Речан из вежливости кивнул в знак согласия, наблюдая, как его собеседник наливает вино в стаканы. Вино было желтоватое, с пронзительным запахом. Бутыль была полная, и Речана осенило, что мужик-то их ждал, и было непонятно, откуда он узнал, когда они придут. А если не знал, то выходит, он тут сидел, ожидая, целыми днями.

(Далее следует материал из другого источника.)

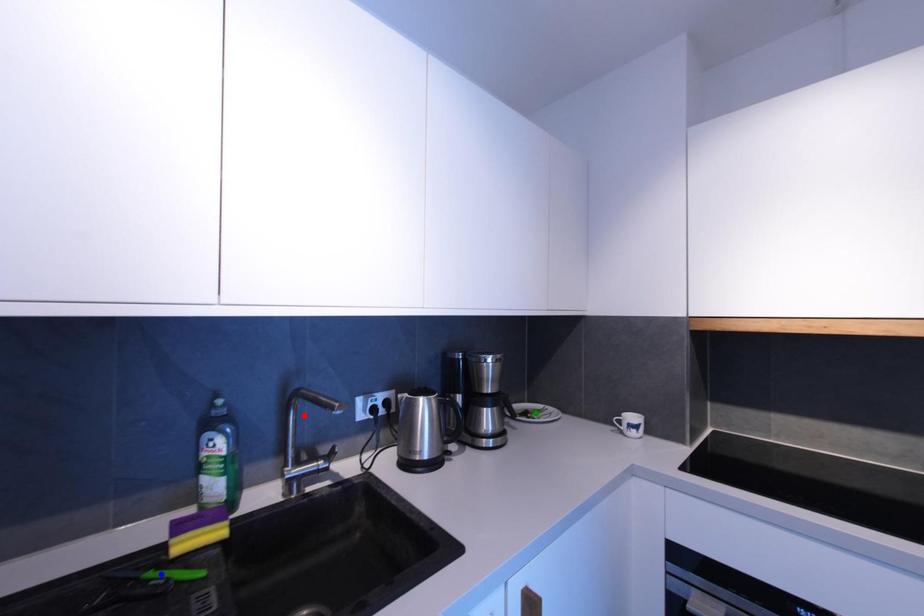
Order these from nearest to farthest:
- red point
- blue point
- green point

1. blue point
2. red point
3. green point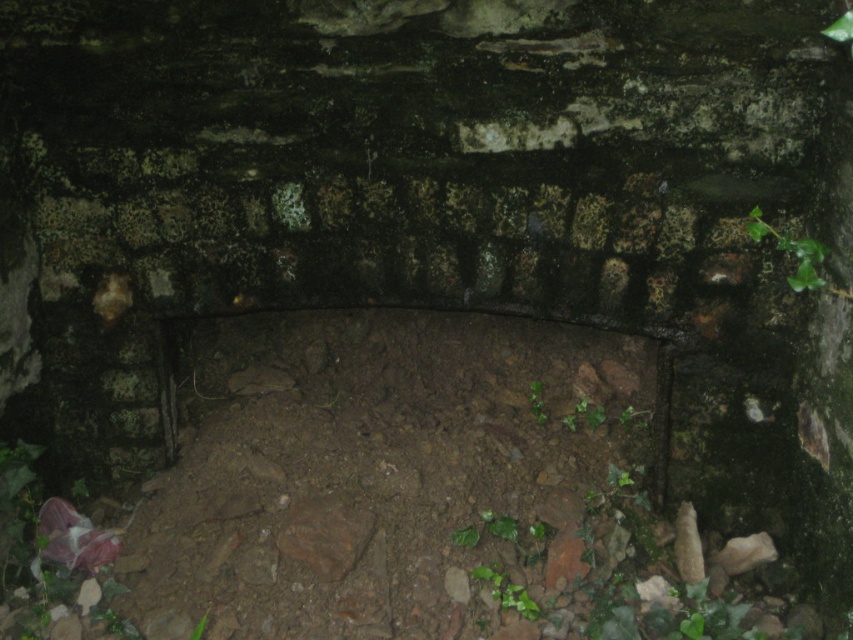
Question: Which of the following is the farthest from the observer?

Choices:
 (A) green leafy plant at upper right
 (B) green leafy plant at center

Answer: (B)

Question: Among these points, which one is nearest to the camera?

Choices:
 (A) (807, 289)
 (B) (495, 572)

Answer: (A)

Question: Does green leafy plant at upper right have a greater width compared to green leafy plant at center?

Choices:
 (A) yes
 (B) no

Answer: (B)

Question: Which point is closer to the camera?

Choices:
 (A) green leafy plant at upper right
 (B) green leafy plant at center

Answer: (A)

Question: Is green leafy plant at upper right wider than green leafy plant at center?

Choices:
 (A) yes
 (B) no

Answer: (B)

Question: Is green leafy plant at upper right to the right of green leafy plant at center from the viewer's perspective?

Choices:
 (A) yes
 (B) no

Answer: (A)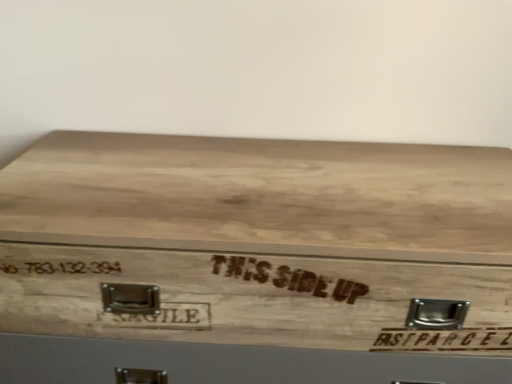
Question: Should I look upward or downward to see natural wood box at center?

Choices:
 (A) up
 (B) down

Answer: (B)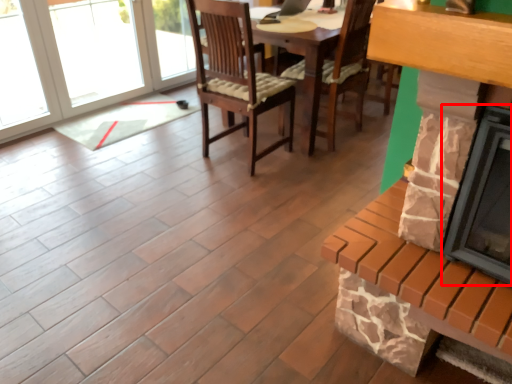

— Меня зовут Речан, Штефан Речан.
— Я подписываюсь Валент Ланчарич, но все называют меня просто Волент. Дед мой приехал сюда по торговым делам, да и застрял. С одной здешней сработал моего папашу — дома-то у него остались одни девки. А для этого, — он повел рукой вокруг себя, — у меня действительно есть хорошая бумага, я выучился как положено, экзамены сдал, и можете быть уверены, город знаю как свои пять пальцев, меня здесь ни одна душа не проведет. Как видите, я балакаю по-словацки: во время первой республики[7] служил в армии. По-нашему, по-сербски, тоже, но лучше всего по-венгерски… Ну и по-немецки, конечно.
Речан смотрел сбоку на его мясистое лицо, темное, балканское, на его короткие черные кудрявые волосы, уже поредевшие от испарений крови и постоянного контакта с мясом, на преждевременную проседь, по всей вероятности, от пьянства.
— Меня признали годным с третьего раза — сердце, мол, слабовато. А потом я воевал в Восстание. — Речан заметил, как напряженно слушает его Волент, поэтому продолжал медленнее: — В общем… я пошел со всеми, было объявление, мы и пошли, даже такие, которым не надо было… Вниз, в Быстрицу, и на телегах, и пешком — кто как. Да. Потом, когда нас вытеснили, немцы примчались к нам в деревню, где я жил примаком, все у нас пожгли, жена с дочерью убежали, в чем были, мы остались голые, босые, все до нитки потеряли, оттого-то я и здесь, а то разве позарился бы на чужое, мне ведь было на что жить. Не стану говорить, что вот такое, — он показал на бойню, но головы не повернул и все смотрел вниз перед собой, — но у меня было свое, с чего мы жили. Дочь моя только что с ума не сошла, сна лишилась, с женой тоже что-то неладное, со мной, примечаю, тоже. Понимаете, — он выпрямился и облокотился на спинку, чтобы лучше выдохнуть, — я ведь не знал, что там творится, я, дурак, спустился вниз. Пошел — сам, мол, явлюсь, у меня и листовка была, которую с самолетов сбрасывали, чтобы, дескать, спускались, и повязка на руке… — он дотронулся до своего левого плеча — думал, поймают меня, а я им — иду, мол, сам, по своей воле, как приказал наш президент. Ну, меня и схватили. — Он вздохнул. Ненадолго смолк, потому что спохватился, с чего это вдруг так исповедуется. — Я не люблю вспоминать про это, рассказываю лишь потому, что явился к вам не просто так, за легкой поживой. Я говорил им, что иду вниз, иду сам, по своей воле, но они меня в быстрицкой школе три дня лупцевали резиновыми шлангами по почкам. Думал, конец, не видать мне больше семьи… Они как с цепи сорвались! Потом монашка, которая еду нам носила, шепнула мне, чтобы я, мол, не отчаивался… «Не отчаивайтесь, пан Речан, папаша за вас хлопочут». Так оно и было. У отца везде знакомства, они бывали на бойнях в Америке и в Германии, со всеми договориться могли, всё умели через торговлю устроить, дома тоже уваженьем пользовались… Я у них старший. Они меня вызволили, дай им, Господи, вечный покой, потому как они, бедные, сразу потом умерли. Наговорили им, что я, дескать, не понимал, на что иду, и всегда-то был с придурью, сунули хорошую взятку и обещали, что дома меня так обработают, что я еще в ополчение запишусь. Представьте себе, прихожу домой… Упаси вас Господь от такого! Дома нет — один фундамент. Ну-у-у… потом я таскал партизанам харч, вот теперь мне это и отдали.
7
Первая республика — Чехословацкая республика в период с 1918 по 1938 гг. (до принятия мюнхенского диктата).